The gear off the fresh water pump had worked back, and chewed off some cap screws on the flexible drive gear. So out it came and while working on it at 2:00 a.m., December 19th, we broke a blade off the starboard (that‘s the right side) screw.
We had been breaking ice on 5 main engines and after we backed down after a charge the blade hit a chunk of ice (the ice that broke the screw was 9 feet thick) and that was that, back to Wellington and drydock.
19 December to 31 December 1968 McMurdo Sound, Antarctica to Wellington, New Zealand
The morning of the 19th Glacier left ahead of us to break the channel out, and Burton Island took us in tow. As we neared the edge of the ice we all bunched together, and we began to give Burton Island and Glacier fuel and lube oil.
We headed out to sea on one shaft and started for Wellington. On the way we completed a 500 hour check on Main Engine #5 since the shaft it is on was OOC (Out of Commission).

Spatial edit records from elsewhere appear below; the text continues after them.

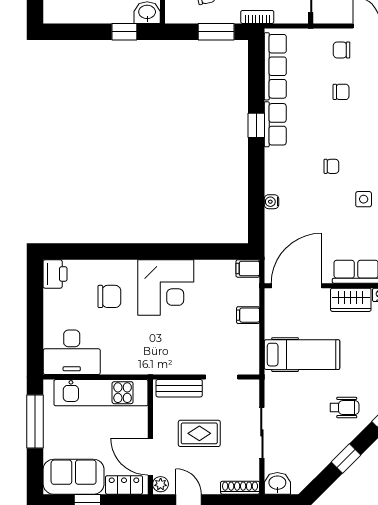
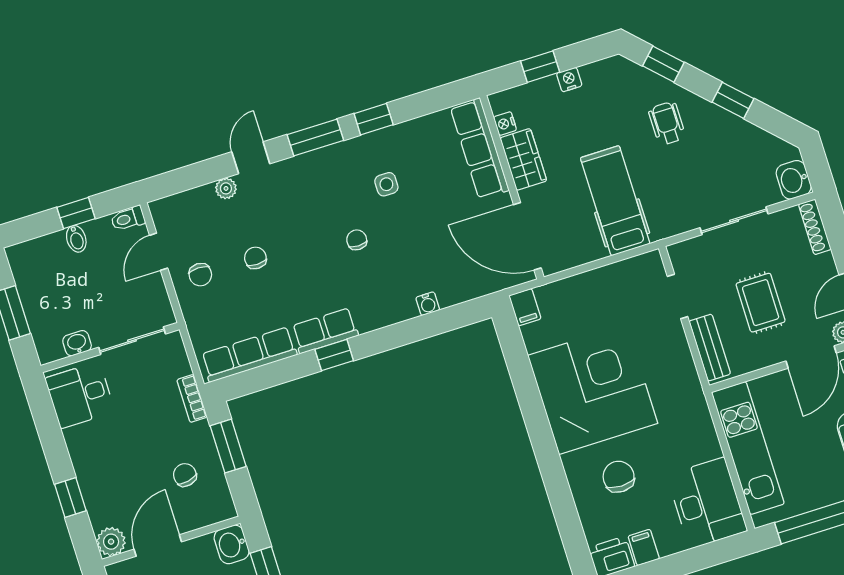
corner desk: (166, 288) -> (593, 389), width x1.36, depth x1.36
filing cabinet: (248, 315) -> (644, 547), moved, turned 180

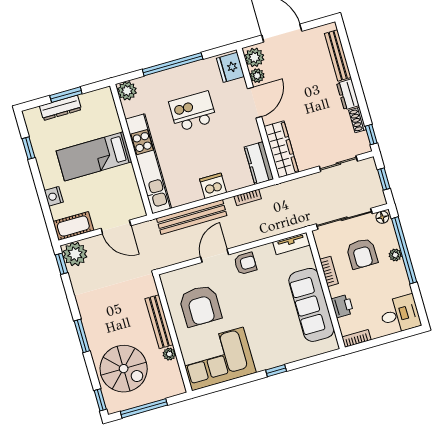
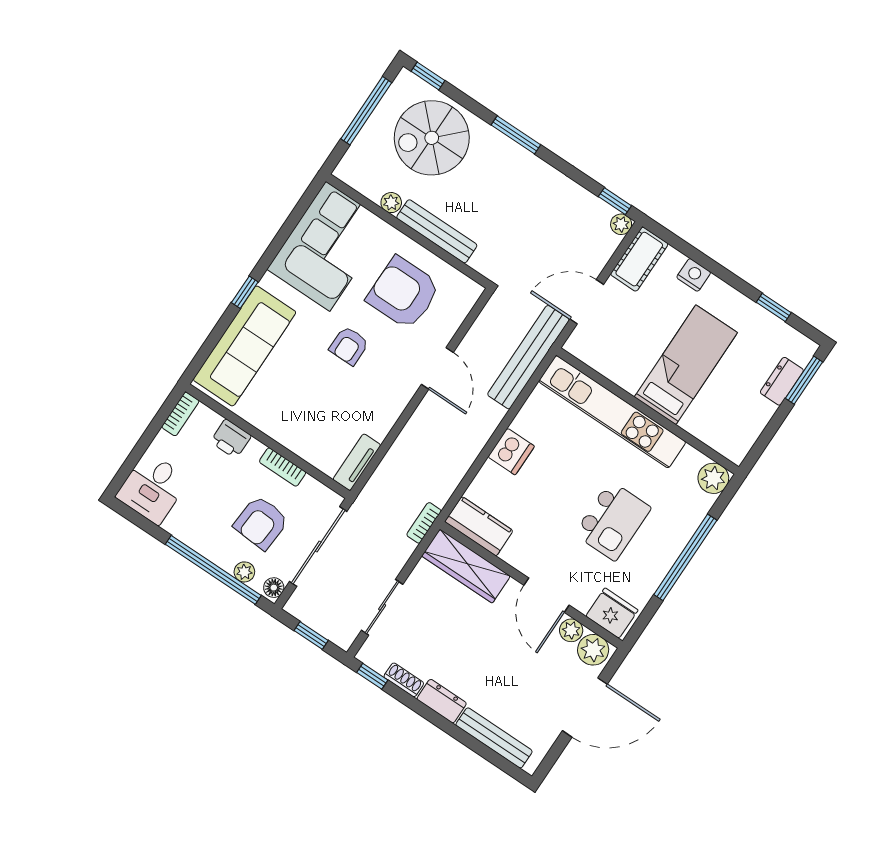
window: (66, 95) -> (804, 380), moved
dresser: (60, 108) -> (782, 381), width x0.70
bookcase: (248, 197) -> (424, 523), moved
bench: (192, 217) -> (528, 357), moved
armchair: (362, 253) -> (261, 523), turned -86
plant: (75, 254) -> (621, 224), width x0.53, depth x0.53
plant: (395, 255) -> (244, 572), moved
armchair: (245, 263) -> (349, 346), moved
sofa: (311, 305) -> (245, 346), moved, turned 90

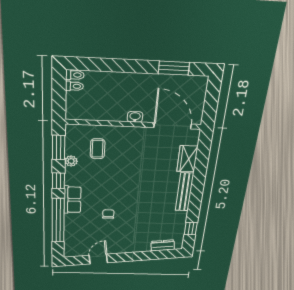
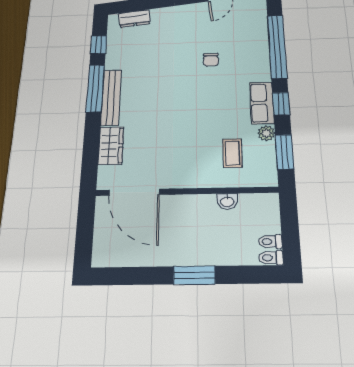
window: (174, 68) -> (194, 275), moved
washbasin: (135, 117) -> (227, 201), moved
window: (196, 199) -> (95, 88), added
row of seats: (72, 200) -> (262, 103), moved

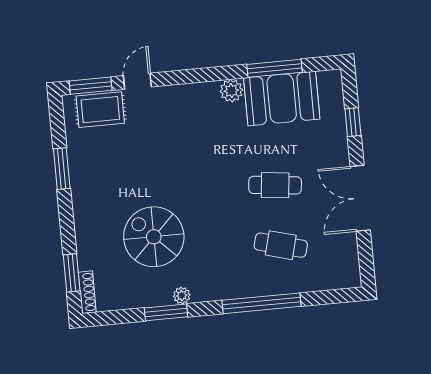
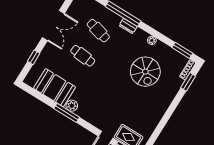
window: (274, 68) -> (67, 113), moved
window: (62, 169) -> (161, 125), removed
dresser: (238, 290) -> (128, 26), added
window: (166, 312) -> (182, 50), moved

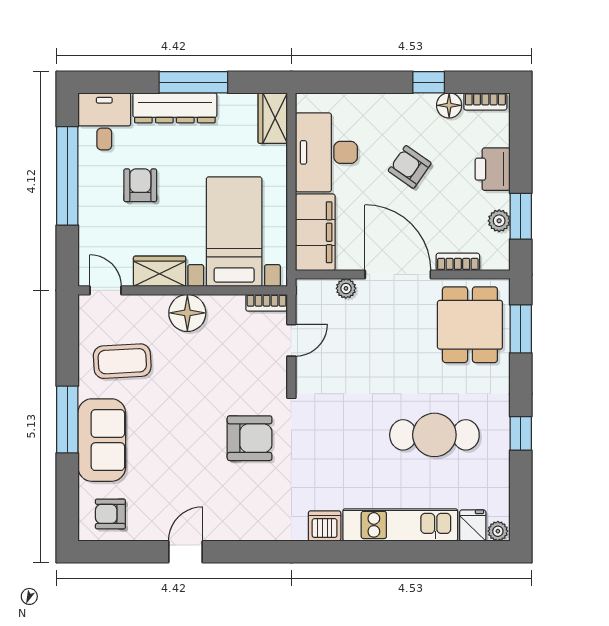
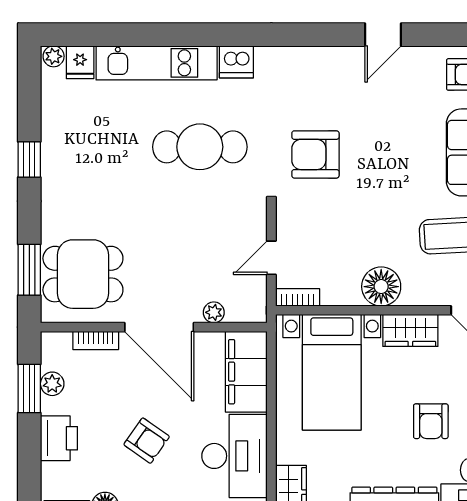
dining table: (470, 325) -> (83, 274), turned 90
cafe table: (434, 435) -> (200, 147), moved

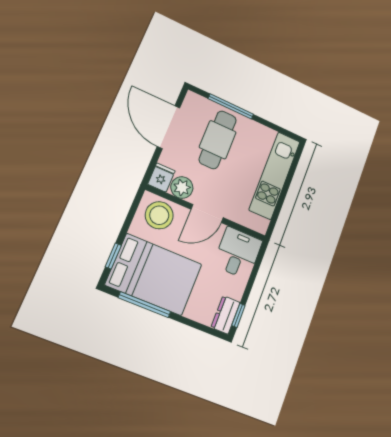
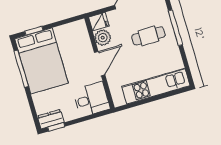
cafe table: (218, 140) -> (148, 36), width x0.73, depth x0.74
door: (207, 213) -> (100, 64), swing flipped
stool: (159, 215) -> (76, 38), removed

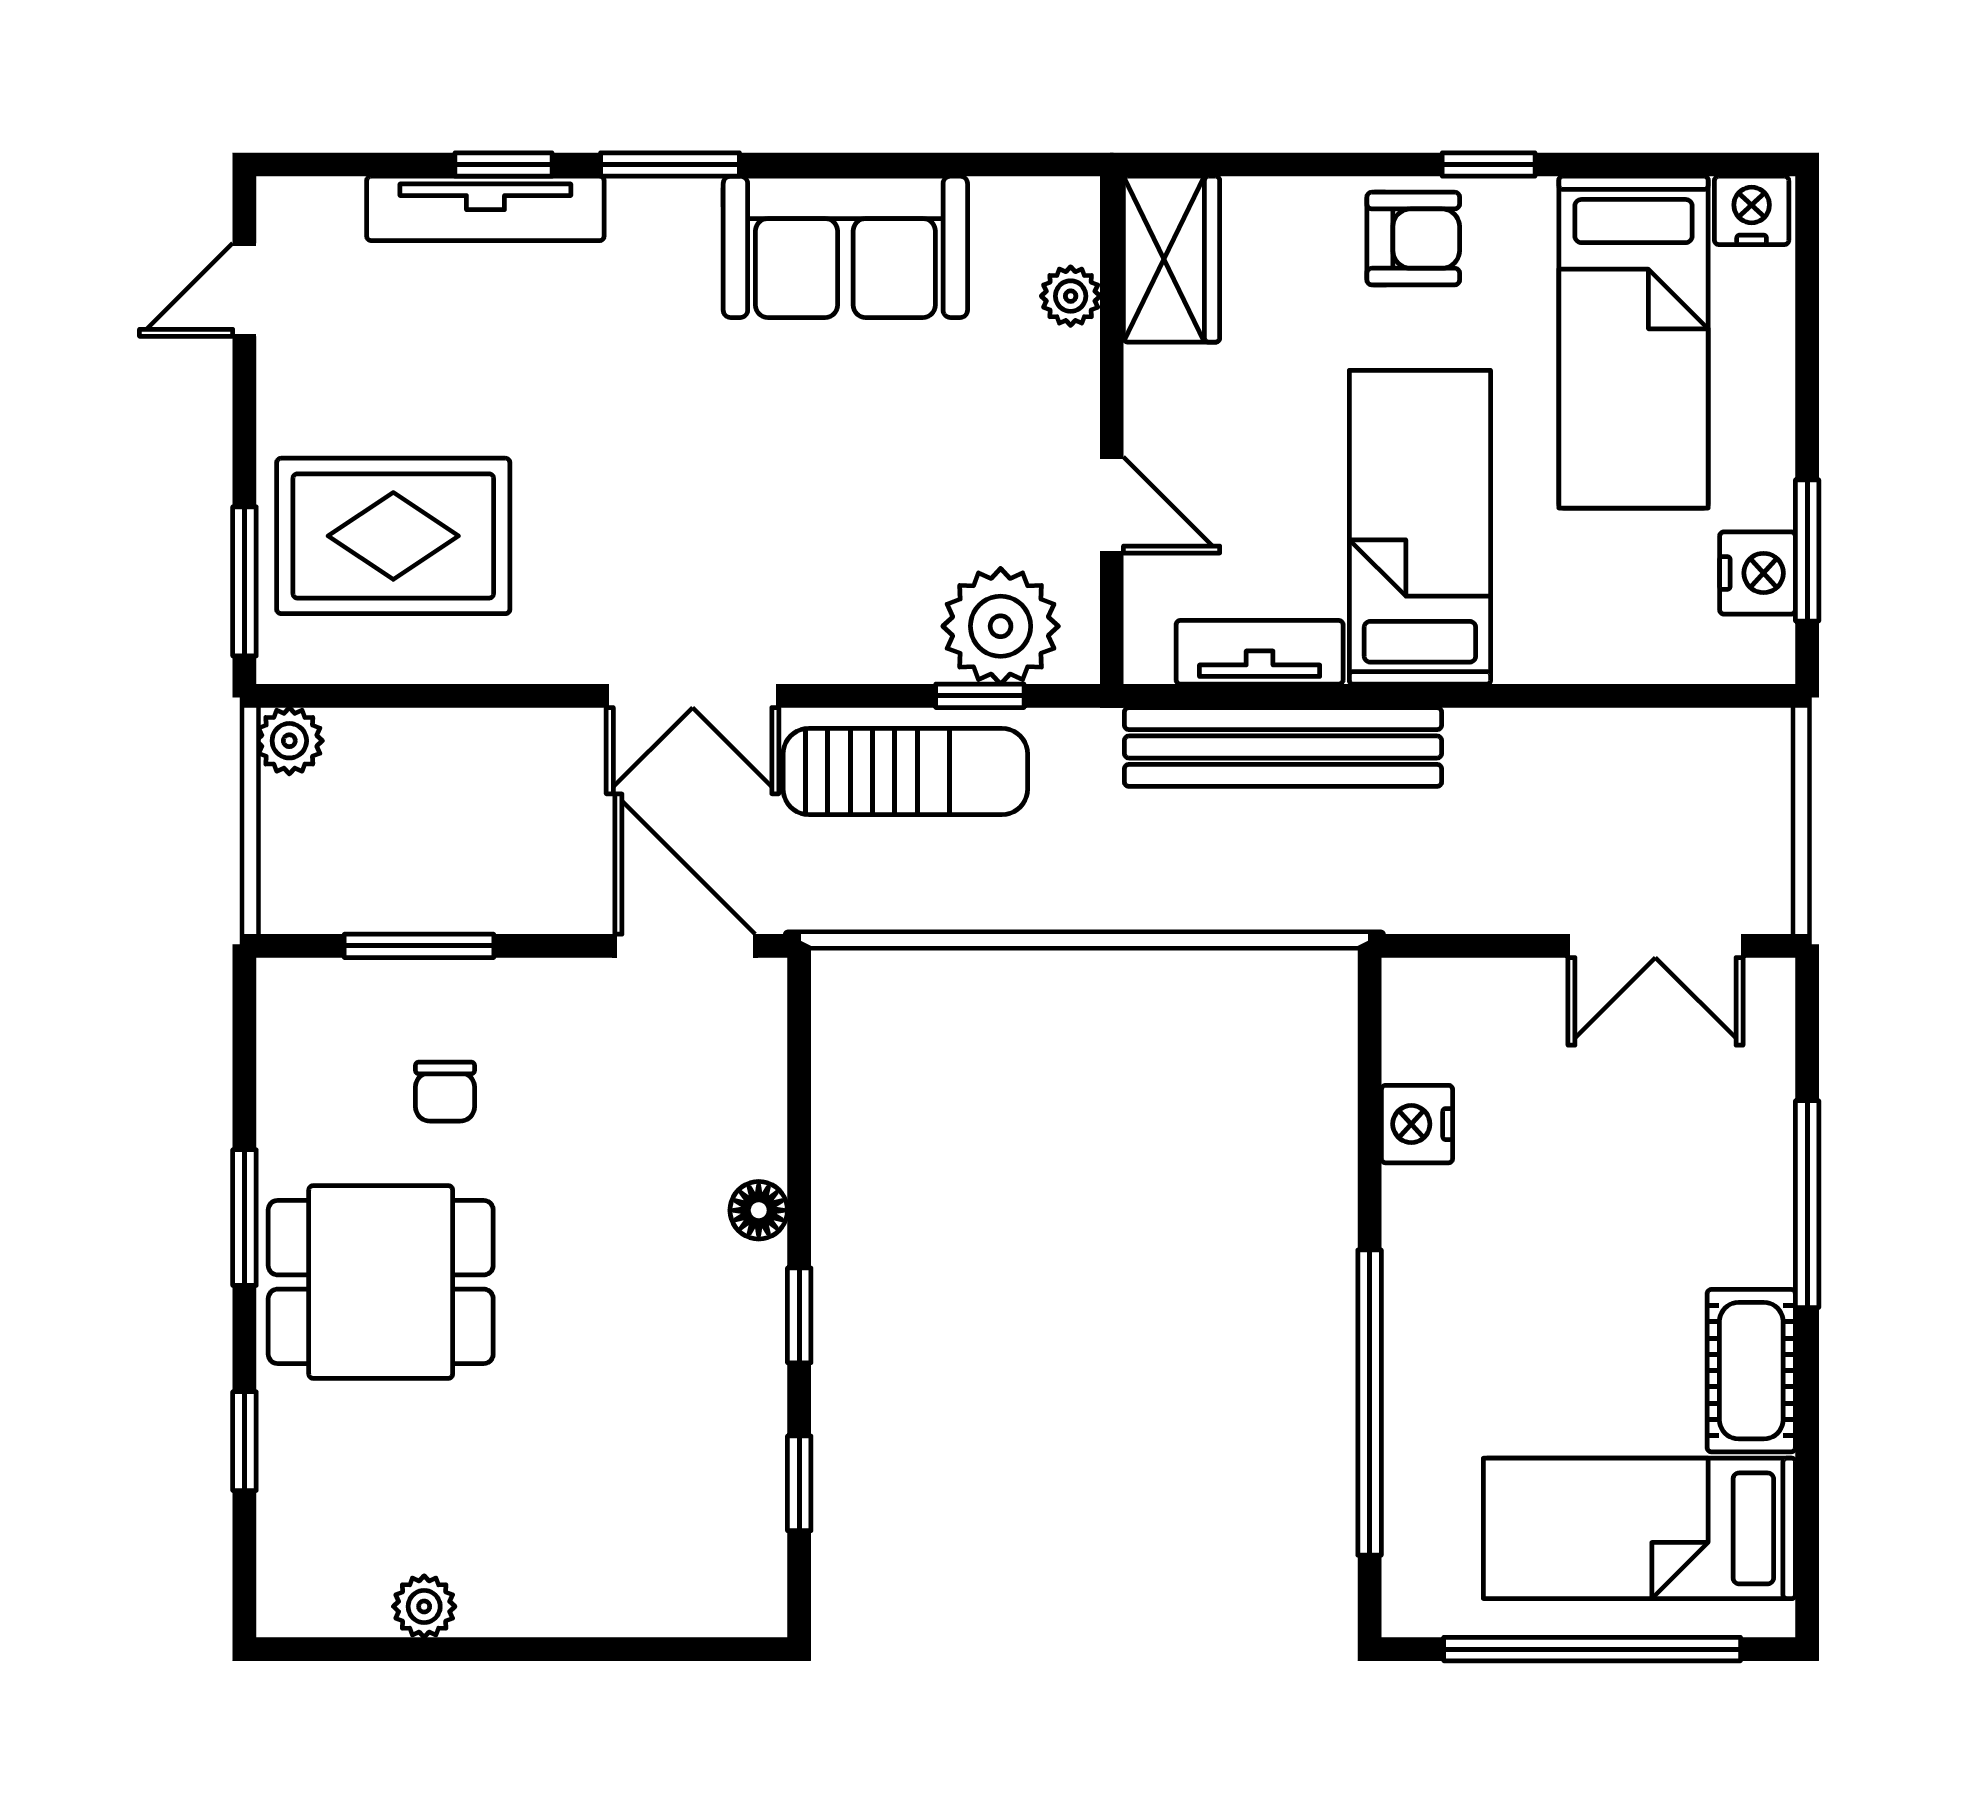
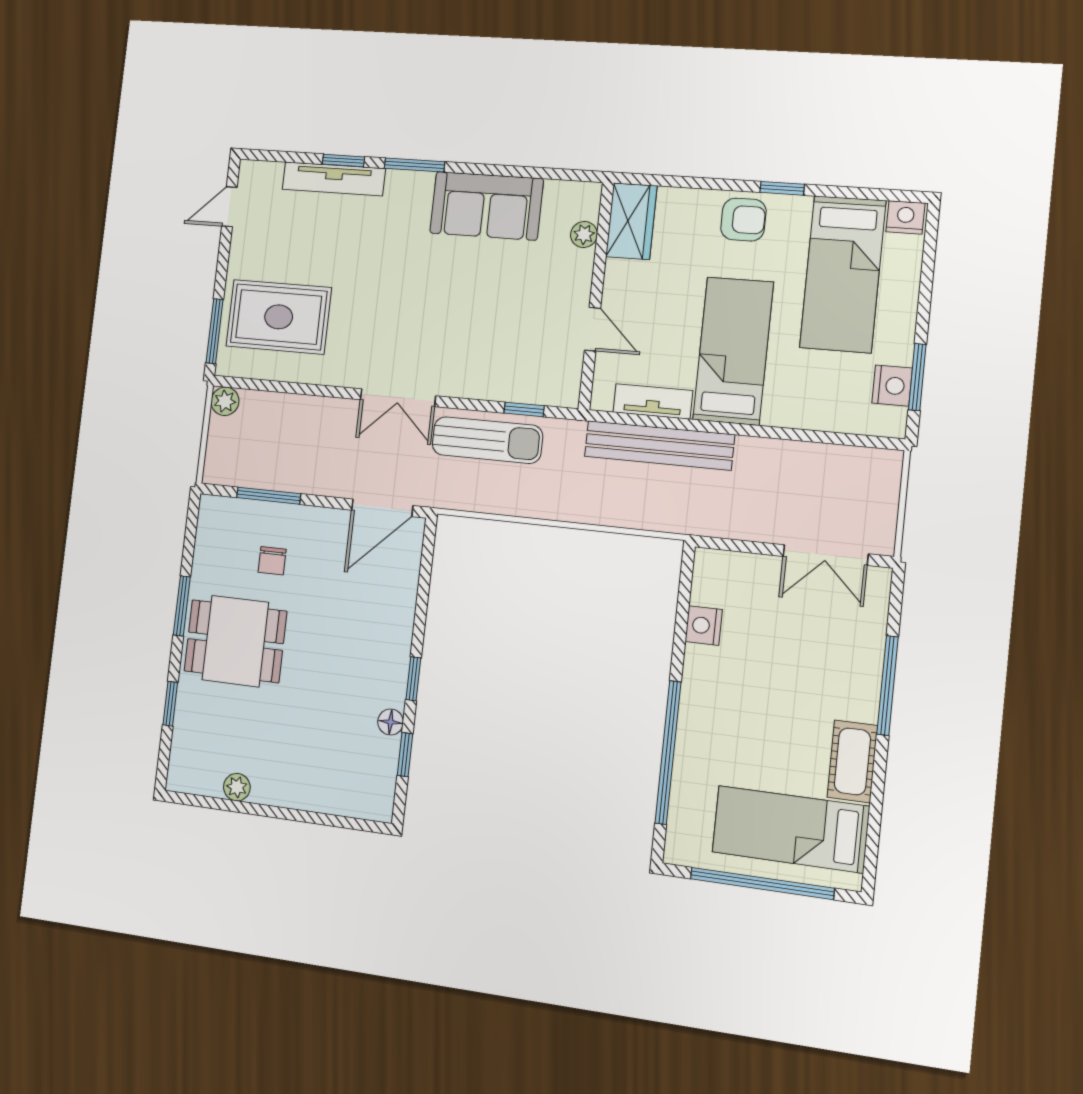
plant: (1001, 626) -> (537, 379), removed
door: (685, 946) -> (382, 508), swing flipped
floor lamp: (759, 1210) -> (391, 722), moved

The trip from McMurdo sound to Wellington was uneventful but a little on the rough side since we had very little fuel and running on one shaft.
We arrived in Wellington on the morning of the 31st, and tied up at Queens Wharf to await entrance into dry dock. That afternoon we proceeded to the dry dock and went in, and liberty was granted about 5:00 o‘clock.
31December1968 to 9 January 1969 Wellington, New Zealand
Wellington was the same as before and I was sick of it. The same old smell, the same noises, and the same weather.
New Zealanders are a little calm on New Year‘s. No noise and drinking, like goes on in the States. Maybe they don‘t celebrate it. They don‘t celebrate Thanksgiving or Valentine‘s Day either. But then Thanksgiving is an American holiday. I tried buying a Valentine‘s Day card in 3 or 4 different stores but they didn‘t know what it was.
The Navy had another ship in when we first got there. The USS Providence, a missile launcher or something like that, just back from Vietnam. About 4 days after they left a couple of Navy guys came aboard and reported in because they had jumped ship. A few more were still out.
While in dry-dock we had all six propeller blades replaced. We had stainless steel blades, but the replacements were standard nickel alloy. We managed to complete a 500-hour check on #4 Ship‘s Service Generator.
The dry-dock is right next to a ferry slip, the ferry running from the North Island to the South Island. The Wahine (excuse the spelling) was the sister ship to the ferry there now. The Wahine sank in Wellington Harbor last year in a storm with the loss of many lives. The news here televised the whole sinking and showed people jumping off the ferry, swimming and drowning, and nobody could do a thing about it.